Favorable Settlement Negotiated in Considerations Lawsuit Following Company Acquisition
A Hodgson Russ team of attorneys won a settlement for a business clients worth hundreds of thousands of dollars and more than 50 percent of the defense team’s fees.
The case began after our client’s acquisition of a privately held company, when it became known that the acquired company had made errors in applying vesting provisions of its employee benefits plan. This meant that additional consideration had to be paid to certain plan participants to compensate them for shares of stock to which they were entitled. Unfortunately for our client, the sellers’ liability for the additional consideration depended on the subject matter of the breach. For claims based upon breaches concerning the employee benefits plan, the sellers were liable only for losses exceeding $750,000, while claims arising from capitalization misrepresentations were not subject to any minimal threshold. Because the additional consideration did not exceed the minimal threshold for employee benefits plan breaches ($750,000), the sellers filed a claim denying our client’s right to access the escrow fund established during acquisition to cover payment.

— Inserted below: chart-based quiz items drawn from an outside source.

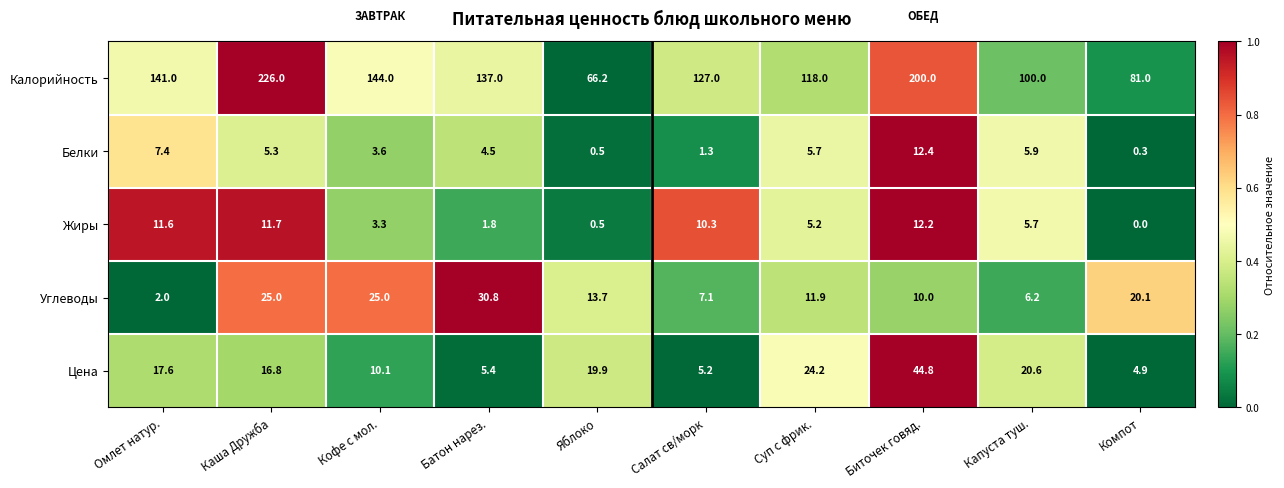

The value of Углеводы at Яблоко is 19.1. True or false?

False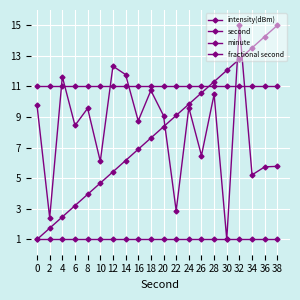

Reading left to right, list all the values displayed in this chart.

intensity(dBm): 9.8	2.4	11.6	8.5	9.6	6.1	12.3	11.8	8.7	10.7	9.1	2.9	9.6	6.5	10.5	1.0	15.0	5.2	5.7	5.8
second: 1.0	1.7	2.5	3.2	3.9	4.7	5.4	6.2	6.9	7.6	8.4	9.1	9.8	10.6	11.3	12.1	12.8	13.5	14.3	15.0
minute: 11.0	11.0	11.0	11.0	11.0	11.0	11.0	11.0	11.0	11.0	11.0	11.0	11.0	11.0	11.0	11.0	11.0	11.0	11.0	11.0
fractional second: 1.0	1.0	1.0	1.0	1.0	1.0	1.0	1.0	1.0	1.0	1.0	1.0	1.0	1.0	1.0	1.0	1.0	1.0	1.0	1.0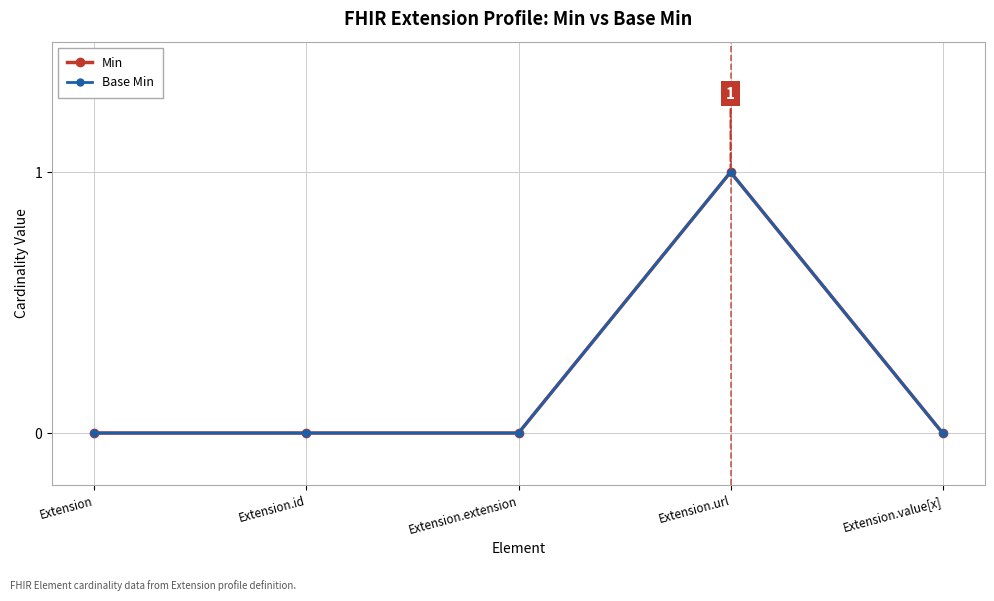

True or false: Min and Base Min intersect in this chart.

False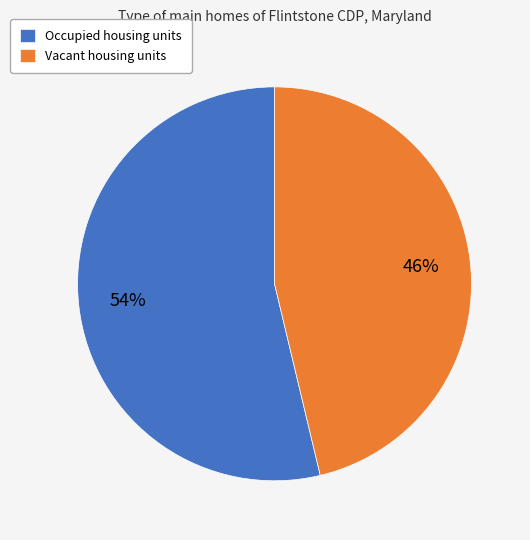

Rank the categories by value from lowest to highest.

Vacant housing units, Occupied housing units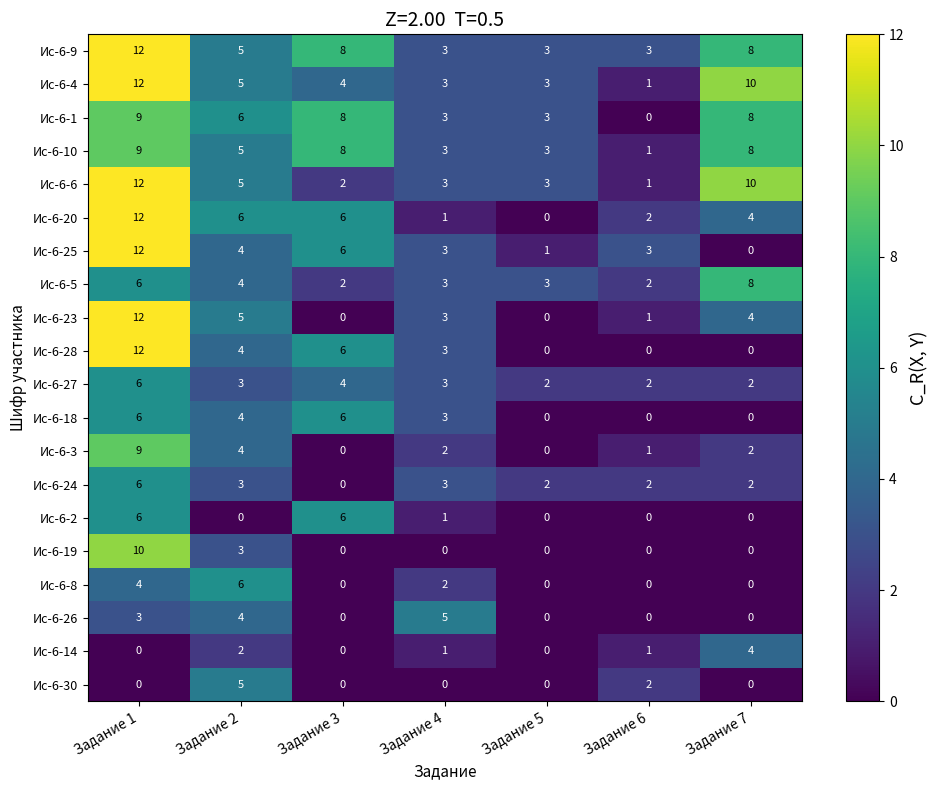

Count the number of data series in this chart.

20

Our attorneys were thus tasked with convincing the court that the additional consideration our client was being forced to pay resulted from capitalization misrepresentation and not from errors in plan administration. Settlement negotiations began the eve of the argument for a motion of summary judgment, after it became clear that the Hodgson Russ defense team had built a strong case. The plaintiff requested a discontinuation of the action in exchange for the distribution of escrow funds to cover our client’s losses. Our attorneys also discovered that the indemnity clauses in the acquisition agreement permitted our client to recover attorneys’ fees from the sellers in the event that a claim for capitalization misrepresentations was successfully enforced.
After further negotiations, our client agreed to discontinuance of the action in exchange for recovery of its losses from escrow and reimbursement of more than 50 percent of the attorneys’ fees it had incurred over the course of the dispute.